Ferree was among scores of activists attending the meeting — anti-abortion advocates wearing blue shirts on one side of the committee room and those supporting abortion rights in pink tops on the other. Others rallied outside the committee building beforehand and demanded lawmakers stop the bill.
“Listen to your constituents and listen to women,” said Marianne Carter-Maschal of Siler City, who kept tabs on 6-month-old son Teddy in his stroller while holding a handmade sign with the pictures of senators — mostly men — who voted for the bill. “The majority of women do not support this.”
State Health and Human Services Secretary Dr. Aldona Wos addressed the committee, expanding on the problems the governor has with the legislation. Wos urged more study of current state rules monitoring clinics, along with clarification of the bill’s language, before legislators move the measure along.
She said reviewing existing abortion clinic regulations, with safety standards unchanged since 1995, and increasing the frequency of clinic inspections, are among the most consequential ways to improve the health and safety of women. There are only 10 inspectors reviewing hundreds of clinics and health facilities statewide.
“I urge you to follow the governor’s advice and leadership and spend more time studying these issues,” Wos told House members.

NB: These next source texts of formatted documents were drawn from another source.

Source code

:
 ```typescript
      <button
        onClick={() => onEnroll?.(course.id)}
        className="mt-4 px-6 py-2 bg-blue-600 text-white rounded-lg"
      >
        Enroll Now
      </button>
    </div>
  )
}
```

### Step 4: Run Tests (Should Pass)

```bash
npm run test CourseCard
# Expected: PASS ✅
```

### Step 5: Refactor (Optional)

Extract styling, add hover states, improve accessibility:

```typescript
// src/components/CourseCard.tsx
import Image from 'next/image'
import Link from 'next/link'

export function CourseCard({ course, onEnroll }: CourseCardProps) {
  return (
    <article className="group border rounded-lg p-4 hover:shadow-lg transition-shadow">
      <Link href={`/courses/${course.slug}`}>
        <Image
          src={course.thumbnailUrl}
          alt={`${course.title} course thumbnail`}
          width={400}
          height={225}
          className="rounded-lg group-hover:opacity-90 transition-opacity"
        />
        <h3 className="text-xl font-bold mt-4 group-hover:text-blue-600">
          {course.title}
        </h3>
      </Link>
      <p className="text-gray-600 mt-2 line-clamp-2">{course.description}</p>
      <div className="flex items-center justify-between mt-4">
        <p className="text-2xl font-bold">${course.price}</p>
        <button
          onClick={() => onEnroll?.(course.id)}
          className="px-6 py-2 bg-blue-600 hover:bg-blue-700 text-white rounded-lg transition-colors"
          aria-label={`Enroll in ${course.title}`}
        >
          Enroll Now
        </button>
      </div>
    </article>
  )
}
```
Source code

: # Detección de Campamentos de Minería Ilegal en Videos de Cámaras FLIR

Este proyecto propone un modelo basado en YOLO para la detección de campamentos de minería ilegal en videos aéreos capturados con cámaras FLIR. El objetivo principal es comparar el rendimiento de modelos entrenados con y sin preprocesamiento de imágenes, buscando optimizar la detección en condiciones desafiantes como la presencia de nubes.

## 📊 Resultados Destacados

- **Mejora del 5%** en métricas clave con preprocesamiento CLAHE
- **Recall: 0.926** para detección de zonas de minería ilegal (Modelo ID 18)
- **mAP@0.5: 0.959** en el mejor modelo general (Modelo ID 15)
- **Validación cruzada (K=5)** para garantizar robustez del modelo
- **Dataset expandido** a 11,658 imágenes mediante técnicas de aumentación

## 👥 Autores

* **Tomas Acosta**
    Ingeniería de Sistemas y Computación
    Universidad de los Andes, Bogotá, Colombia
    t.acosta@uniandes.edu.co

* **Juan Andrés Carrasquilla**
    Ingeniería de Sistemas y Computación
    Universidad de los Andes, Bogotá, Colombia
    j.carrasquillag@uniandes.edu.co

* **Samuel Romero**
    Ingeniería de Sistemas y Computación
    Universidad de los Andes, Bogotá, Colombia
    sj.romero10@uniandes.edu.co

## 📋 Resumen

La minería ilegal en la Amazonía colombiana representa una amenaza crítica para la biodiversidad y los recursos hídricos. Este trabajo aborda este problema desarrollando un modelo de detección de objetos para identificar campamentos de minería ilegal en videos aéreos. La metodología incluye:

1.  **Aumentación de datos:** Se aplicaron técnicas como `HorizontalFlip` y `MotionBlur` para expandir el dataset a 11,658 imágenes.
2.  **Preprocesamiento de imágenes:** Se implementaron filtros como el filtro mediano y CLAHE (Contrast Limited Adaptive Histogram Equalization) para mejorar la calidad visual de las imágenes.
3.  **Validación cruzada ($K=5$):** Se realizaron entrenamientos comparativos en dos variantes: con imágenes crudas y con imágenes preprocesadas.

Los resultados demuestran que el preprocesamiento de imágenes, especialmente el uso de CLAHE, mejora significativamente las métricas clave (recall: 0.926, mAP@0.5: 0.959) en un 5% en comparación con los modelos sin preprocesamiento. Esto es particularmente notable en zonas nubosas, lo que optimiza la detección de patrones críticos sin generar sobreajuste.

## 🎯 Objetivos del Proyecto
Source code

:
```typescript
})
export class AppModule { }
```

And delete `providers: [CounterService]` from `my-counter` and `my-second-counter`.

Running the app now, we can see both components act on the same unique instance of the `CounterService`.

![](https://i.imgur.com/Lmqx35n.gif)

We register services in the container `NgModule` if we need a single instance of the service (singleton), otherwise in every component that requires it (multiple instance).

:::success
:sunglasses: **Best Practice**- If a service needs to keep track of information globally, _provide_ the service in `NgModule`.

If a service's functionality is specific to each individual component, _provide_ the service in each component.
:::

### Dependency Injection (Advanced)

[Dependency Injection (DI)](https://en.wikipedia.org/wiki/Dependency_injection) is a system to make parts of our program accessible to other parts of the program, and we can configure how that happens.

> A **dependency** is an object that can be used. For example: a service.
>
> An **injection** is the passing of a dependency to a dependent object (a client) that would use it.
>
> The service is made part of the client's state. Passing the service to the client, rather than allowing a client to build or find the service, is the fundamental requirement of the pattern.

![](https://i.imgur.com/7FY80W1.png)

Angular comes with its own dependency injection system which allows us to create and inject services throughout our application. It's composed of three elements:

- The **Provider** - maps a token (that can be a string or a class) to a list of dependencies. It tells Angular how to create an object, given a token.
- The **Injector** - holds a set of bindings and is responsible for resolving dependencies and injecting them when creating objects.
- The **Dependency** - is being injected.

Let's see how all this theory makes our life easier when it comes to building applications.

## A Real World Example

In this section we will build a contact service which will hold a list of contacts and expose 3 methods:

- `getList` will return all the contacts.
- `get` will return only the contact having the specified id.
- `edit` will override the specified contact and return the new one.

Republican supporters of the legislation in the House and Senate said they would work with Wos’ agency, but sounded more interested in passing the current legislation before this year’s session ends, probably this month.
“The Senate and the House bill sponsors heard the questions that (HHS) has and we’re going to continue the conversation and figure out how to address (them), if they need to be addressed at all,” said Rep. Ruth Samuelson, R-Mecklenburg. She said she’d like to have a floor vote on accepting the Senate’s changes later this week.
The debate was heightened because Senate Republicans pushed through the measure just before a long July 4 weekend with no advance notice that several provisions related to abortion would be added to an unrelated bill. That angered pro-abortion rights groups and women who descended on the Senate gallery last Wednesday before the final Senate vote.
“One day of public comment in the House does not make up for the rush and premature vote on this bill,” Sarah Preston with the state chapter of the American Civil Liberties Union told the committee in opposing the bill.
Doctors also spoke on opposing sides of the bill during the public comment period, as did representatives of Planned Parenthood, NARAL Pro-Choice North Carolina, the N.C. Family Policy Council and N.C. Right to Life.
Drexdal Pratt, director of the state Division of Health Service Regulation, told lawmakers the bill as currently written is unclear in several areas, such as what it would mean for a doctor to be “physically present” for an entire surgical abortion and for clinic rules to be “similar to those” for licensing ambulatory surgical centers.
Pratt said it takes about $1 million more to build an ambulatory surgical center than an abortion clinic. Pratt also said it’s unclear how much it would cost existing clinics to convent to higher standards and how many clinics could meet them and remain open. There is one ambulatory surgical center that performs abortions in the state.